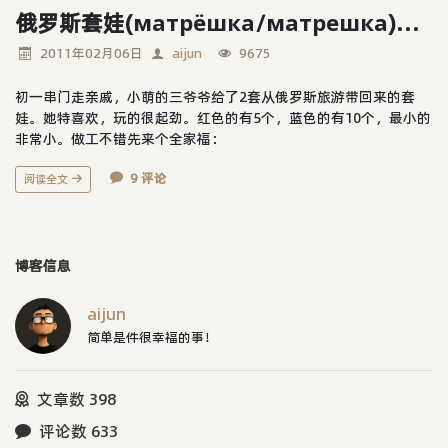
俄罗斯套娃(матрёшка/матрешка)，今年春节小萌的玩具
2011年02月06日
aijun
9675
初一串门走亲戚，小萌的三爷爷给了2套从俄罗斯旅游带回来的套
娃。她特喜欢，玩的很起劲。红色的有5个，蓝色的有10个，最小的
非常小。做工不错先来个全家福：
9 评论
阅读全文
博客信息
aijun
简单是件很幸福的事！
文章数 398
评论数 633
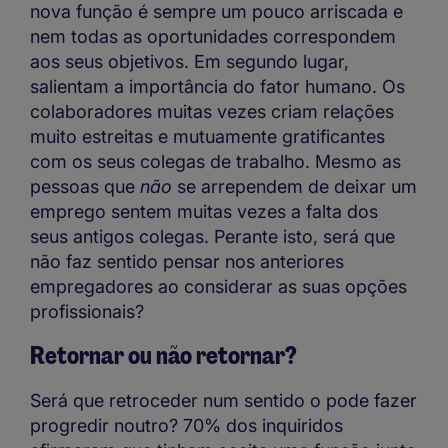
nova função é sempre um pouco arriscada e
nem todas as oportunidades correspondem
aos seus objetivos. Em segundo lugar,
salientam a importância do fator humano. Os
colaboradores muitas vezes criam relações
muito estreitas e mutuamente gratificantes
com os seus colegas de trabalho. Mesmo as
pessoas que
não
se arrependem de deixar um
emprego sentem muitas vezes a falta dos
seus antigos colegas. Perante isto, será que
não faz sentido pensar nos anteriores
empregadores ao considerar as suas opções
profissionais?
Retornar ou não retornar?
Será que retroceder num sentido o pode fazer
progredir noutro? 70% dos inquiridos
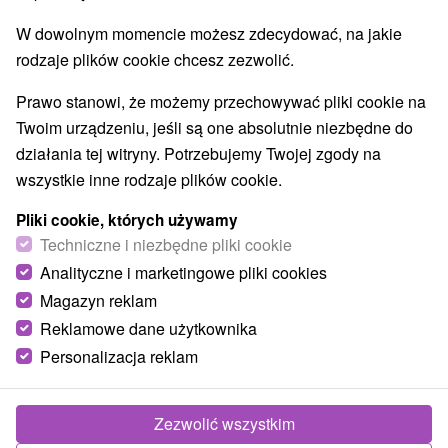
Najlepiej sprzedające
W dowolnym momencie możesz zdecydować, na jakie
rodzaje plików cookie chcesz zezwolić.
Wsie i miasta
Prawo stanowi, że możemy przechowywać pliki cookie na
Twoim urządzeniu, jeśli są one absolutnie niezbędne do
Senec
(1)
Modra
(1)
działania tej witryny. Potrzebujemy Twojej zgody na
wszystkie inne rodzaje plików cookie.
Y
NAJDROŻSZE
NA PODSTAWIE OCEN
NAJTAŃSZE
Pliki cookie, których używamy
Techniczne i niezbędne pliki cookie
Analityczne i marketingowe pliki cookies
Magazyn reklam
Reklamowe dane użytkownika
Personalizacja reklam
Zezwolić wszystkim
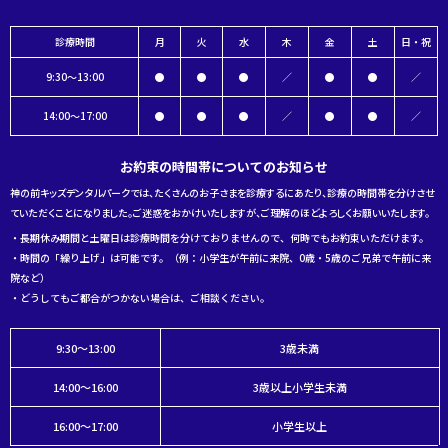
診療時間
月
火
水
木
金
土
日・祝
9:30～13:00
●
●
●
／
●
●
／
14:00～17:00
●
●
●
／
●
●
／
お約束の時間帯についてのお知らせ
神の前キッズデンタルパークでは、たくさんのお子さまを診療するにあたり、診療の時間帯を分けさせ
ていただくことになりました。ご迷惑をおかけいたしますが、ご理解のほどよろしくお願いいたします。
・長期休み期間と土曜日は診療時間を分けておりませんので、何時でもお約束いただけます。
・時間の「繰り上げ」は可能です。（例：小学生が午前に来院、0歳・5歳のご兄弟で午前に来
院など）
・どうしてもご都合がつかない場合は、ご相談ください。
9:30～13:00
3歳未満
14:00～16:00
3歳以上小学生未満
16:00～17:00
小学生以上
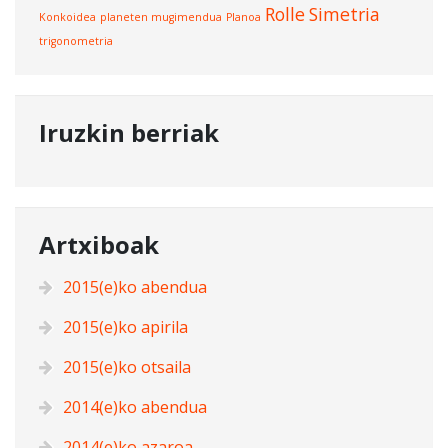
Rolle
Simetria
Konkoidea
planeten mugimendua
Planoa
trigonometria
Iruzkin berriak
Artxiboak
2015(e)ko abendua
2015(e)ko apirila
2015(e)ko otsaila
2014(e)ko abendua
2014(e)ko azaroa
..............................
**Instructions to follow:**
Reproduce the text of every item above word for word, and leave the pictures out of your answer.

**Task answer:**
俄罗斯套娃(матрёшка/матрешка)，今年春节小萌的玩具
2011年02月06日
aijun
9675
初一串门走亲戚，小萌的三爷爷给了2套从俄罗斯旅游带回来的套
娃。她特喜欢，玩的很起劲。红色的有5个，蓝色的有10个，最小的
非常小。做工不错先来个全家福：
9 评论
阅读全文
博客信息
aijun
简单是件很幸福的事！
文章数 398
评论数 633
nova função é sempre um pouco arriscada e
nem todas as oportunidades correspondem
aos seus objetivos. Em segundo lugar,
salientam a importância do fator humano. Os
colaboradores muitas vezes criam relações
muito estreitas e mutuamente gratificantes
com os seus colegas de trabalho. Mesmo as
pessoas que
não
se arrependem de deixar um
emprego sentem muitas vezes a falta dos
seus antigos colegas. Perante isto, será que
não faz sentido pensar nos anteriores
empregadores ao considerar as suas opções
profissionais?
Retornar ou não retornar?
Será que retroceder num sentido o pode fazer
progredir noutro? 70% dos inquiridos
Najlepiej sprzedające
W dowolnym momencie możesz zdecydować, na jakie
rodzaje plików cookie chcesz zezwolić.
Wsie i miasta
Prawo stanowi, że możemy przechowywać pliki cookie na
Twoim urządzeniu, jeśli są one absolutnie niezbędne do
Senec
(1)
Modra
(1)
działania tej witryny. Potrzebujemy Twojej zgody na
wszystkie inne rodzaje plików cookie.
Y
NAJDROŻSZE
NA PODSTAWIE OCEN
NAJTAŃSZE
Pliki cookie, których używamy
Techniczne i niezbędne pliki cookie
Analityczne i marketingowe pliki cookies
Magazyn reklam
Reklamowe dane użytkownika
Personalizacja reklam
Zezwolić wszystkim
診療時間
月
火
水
木
金
土
日・祝
9:30～13:00
●
●
●
／
●
●
／
14:00～17:00
●
●
●
／
●
●
／
お約束の時間帯についてのお知らせ
神の前キッズデンタルパークでは、たくさんのお子さまを診療するにあたり、診療の時間帯を分けさせ
ていただくことになりました。ご迷惑をおかけいたしますが、ご理解のほどよろしくお願いいたします。
・長期休み期間と土曜日は診療時間を分けておりませんので、何時でもお約束いただけます。
・時間の「繰り上げ」は可能です。（例：小学生が午前に来院、0歳・5歳のご兄弟で午前に来
院など）
・どうしてもご都合がつかない場合は、ご相談ください。
9:30～13:00
3歳未満
14:00～16:00
3歳以上小学生未満
16:00～17:00
小学生以上
Rolle
Simetria
Konkoidea
planeten mugimendua
Planoa
trigonometria
Iruzkin berriak
Artxiboak
2015(e)ko abendua
2015(e)ko apirila
2015(e)ko otsaila
2014(e)ko abendua
2014(e)ko azaroa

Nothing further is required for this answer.